The phrase “shocks the nation” gets overused.

But two hate crimes, decades apart, sent out shock waves whose reverberations echo today.

The kidnapping, torture, and murder of Emmett Till – an African-American Chicago boy – in rural Mississippi became a catalyst for the civil rights movement. The images of his body, found badly beaten and tied with barbed wire to a cotton gin, ignited a nation. Two men were found innocent by an all-white jury. They later confessed their crime to a magazine but were not retried. Both are now dead.

On Thursday, The Associated Press reported that the Justice Department has reopened its investigation into the 1955 murder. Till’s family asked it to do so after a book came out in 2017 in which the woman who claimed the 14-year-old boy cat-called her and grabbed her by the waist admitted her story was “not true.”

“Nothing that boy did could ever justify what happened to him,” Carolyn Bryant Donham told research scholar Timothy Tyson.

This summer also marks the anniversary of another hate crime: Twenty years ago on a country road, James Byrd Jr. was walking home in Jasper, Texas. Three white supremacists chained him by his ankles to a truck and dragged him three miles to his death. The three were convicted of capital murder. 

His family forgave his killers years ago but – as they told The New York Times – with hate crimes on the rise, they want to be sure Byrd is never forgotten.
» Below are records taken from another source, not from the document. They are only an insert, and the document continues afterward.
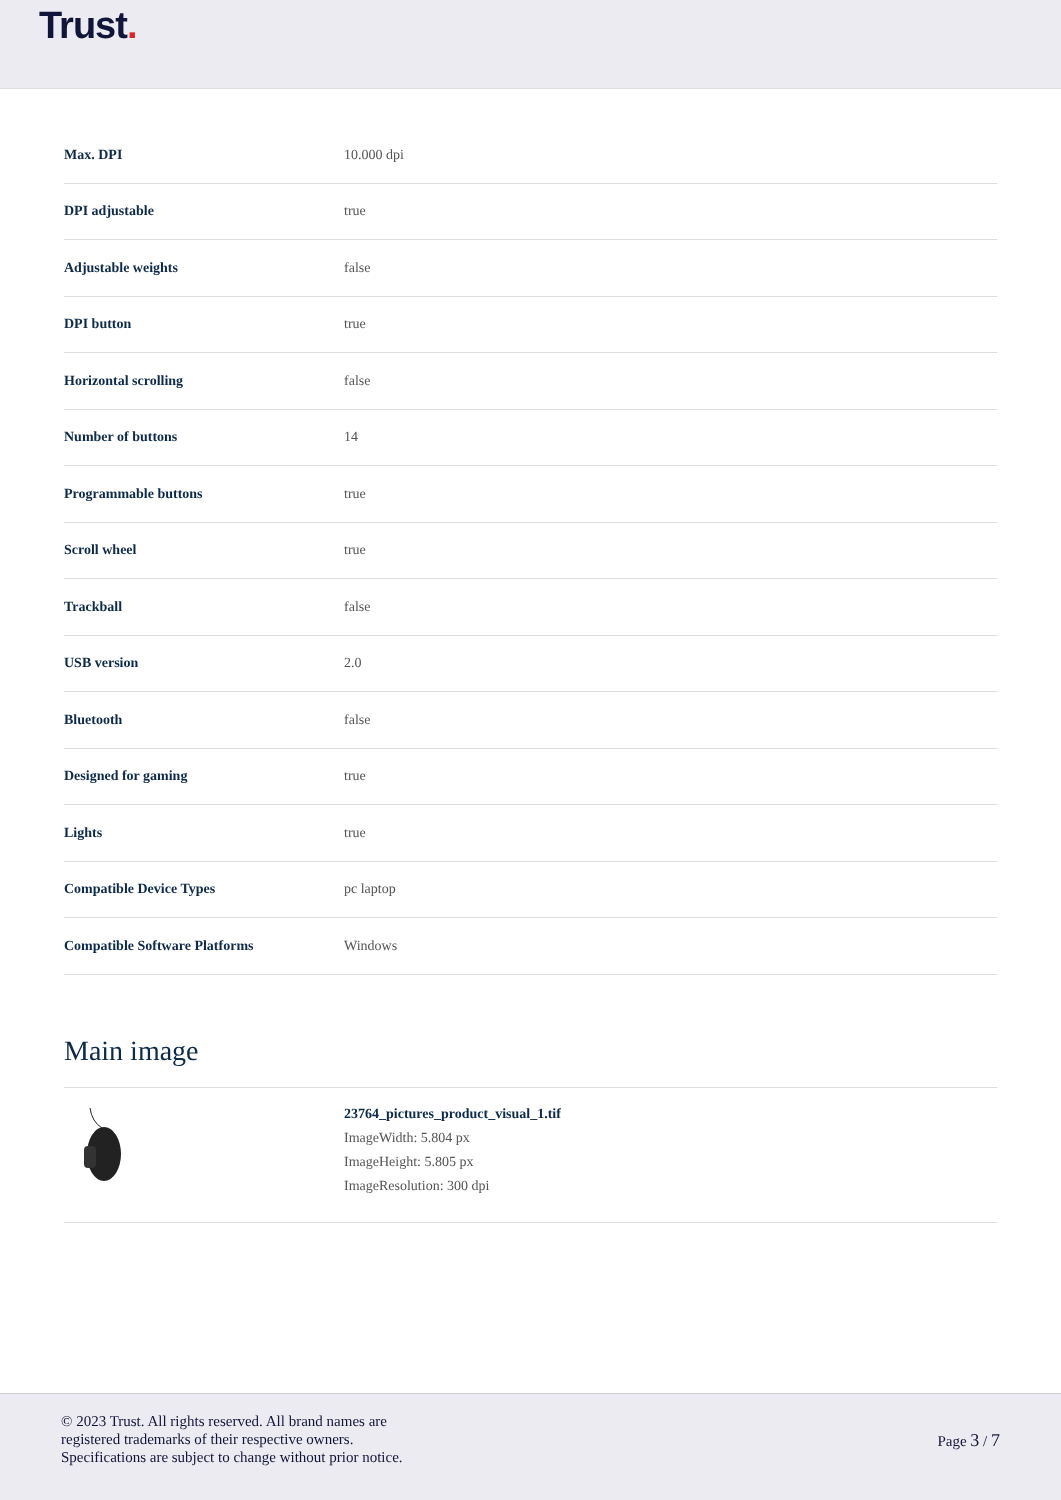Trust.
| Max. DPI | 10.000 dpi |
| DPI adjustable | true |
| Adjustable weights | false |
| DPI button | true |
| Horizontal scrolling | false |
| Number of buttons | 14 |
| Programmable buttons | true |
| Scroll wheel | true |
| Trackball | false |
| USB version | 2.0 |
| Bluetooth | false |
| Designed for gaming | true |
| Lights | true |
| Compatible Device Types | pc laptop |
| Compatible Software Platforms | Windows |
Main image
23764_pictures_product_visual_1.tif
ImageWidth: 5.804 px
ImageHeight: 5.805 px
ImageResolution: 300 dpi
© 2023 Trust. All rights reserved. All brand names are
registered trademarks of their respective owners.
Specifications are subject to change without prior notice.
Page 3 / 7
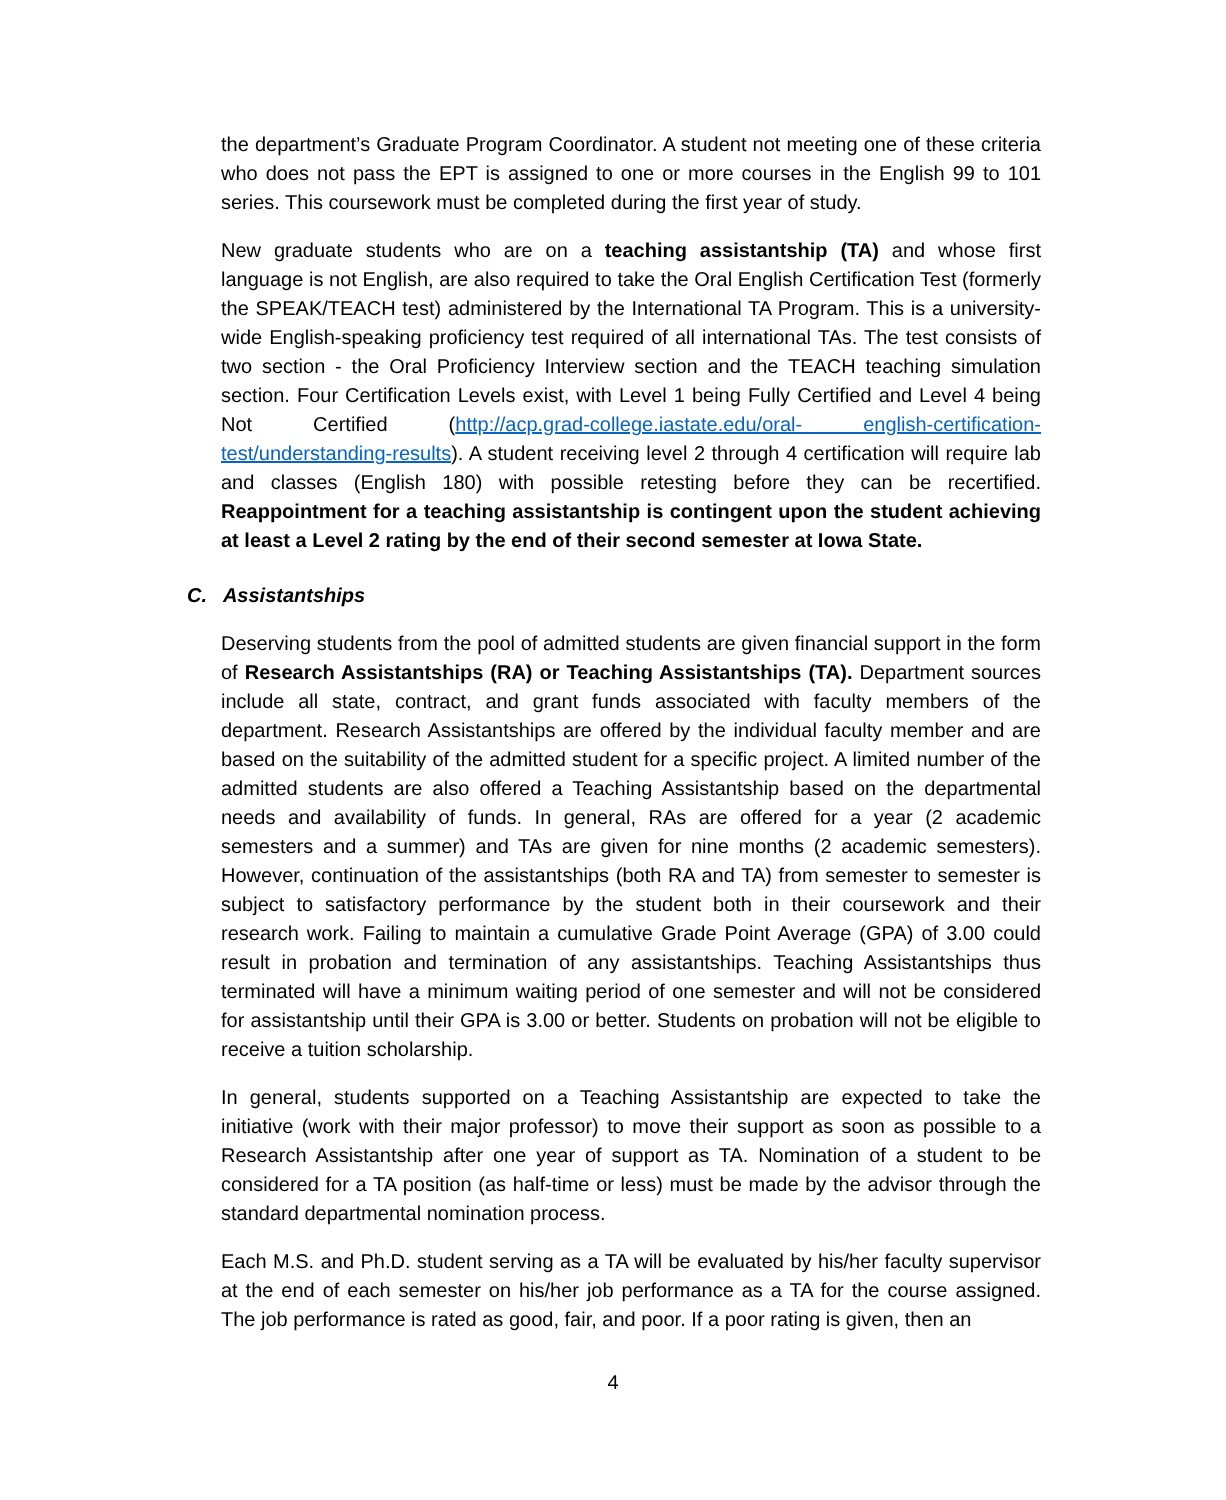the department’s Graduate Program Coordinator. A student not meeting one of these criteria who does not pass the EPT is assigned to one or more courses in the English 99 to 101 series. This coursework must be completed during the first year of study.
New graduate students who are on a teaching assistantship (TA) and whose first language is not English, are also required to take the Oral English Certification Test (formerly the SPEAK/TEACH test) administered by the International TA Program. This is a university-wide English-speaking proficiency test required of all international TAs. The test consists of two section - the Oral Proficiency Interview section and the TEACH teaching simulation section. Four Certification Levels exist, with Level 1 being Fully Certified and Level 4 being Not Certified (http://acp.grad-college.iastate.edu/oral- english-certification-test/understanding-results). A student receiving level 2 through 4 certification will require lab and classes (English 180) with possible retesting before they can be recertified. Reappointment for a teaching assistantship is contingent upon the student achieving at least a Level 2 rating by the end of their second semester at Iowa State.
C. Assistantships
Deserving students from the pool of admitted students are given financial support in the form of Research Assistantships (RA) or Teaching Assistantships (TA). Department sources include all state, contract, and grant funds associated with faculty members of the department. Research Assistantships are offered by the individual faculty member and are based on the suitability of the admitted student for a specific project. A limited number of the admitted students are also offered a Teaching Assistantship based on the departmental needs and availability of funds. In general, RAs are offered for a year (2 academic semesters and a summer) and TAs are given for nine months (2 academic semesters). However, continuation of the assistantships (both RA and TA) from semester to semester is subject to satisfactory performance by the student both in their coursework and their research work. Failing to maintain a cumulative Grade Point Average (GPA) of 3.00 could result in probation and termination of any assistantships. Teaching Assistantships thus terminated will have a minimum waiting period of one semester and will not be considered for assistantship until their GPA is 3.00 or better. Students on probation will not be eligible to receive a tuition scholarship.
In general, students supported on a Teaching Assistantship are expected to take the initiative (work with their major professor) to move their support as soon as possible to a Research Assistantship after one year of support as TA. Nomination of a student to be considered for a TA position (as half-time or less) must be made by the advisor through the standard departmental nomination process.
Each M.S. and Ph.D. student serving as a TA will be evaluated by his/her faculty supervisor at the end of each semester on his/her job performance as a TA for the course assigned. The job performance is rated as good, fair, and poor. If a poor rating is given, then an
4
The Byrd Foundation for Racial Healing plans to open a museum in Jasper and create an oral history project. 

“It’s not just about remembering the painful details of our brother’s death,” said his sister Louvon Harris. “It’s about keeping his memory alive so that this never happens again.”

Now for our five stories of the day, including a look at unintended consequences and confronting past wrongs.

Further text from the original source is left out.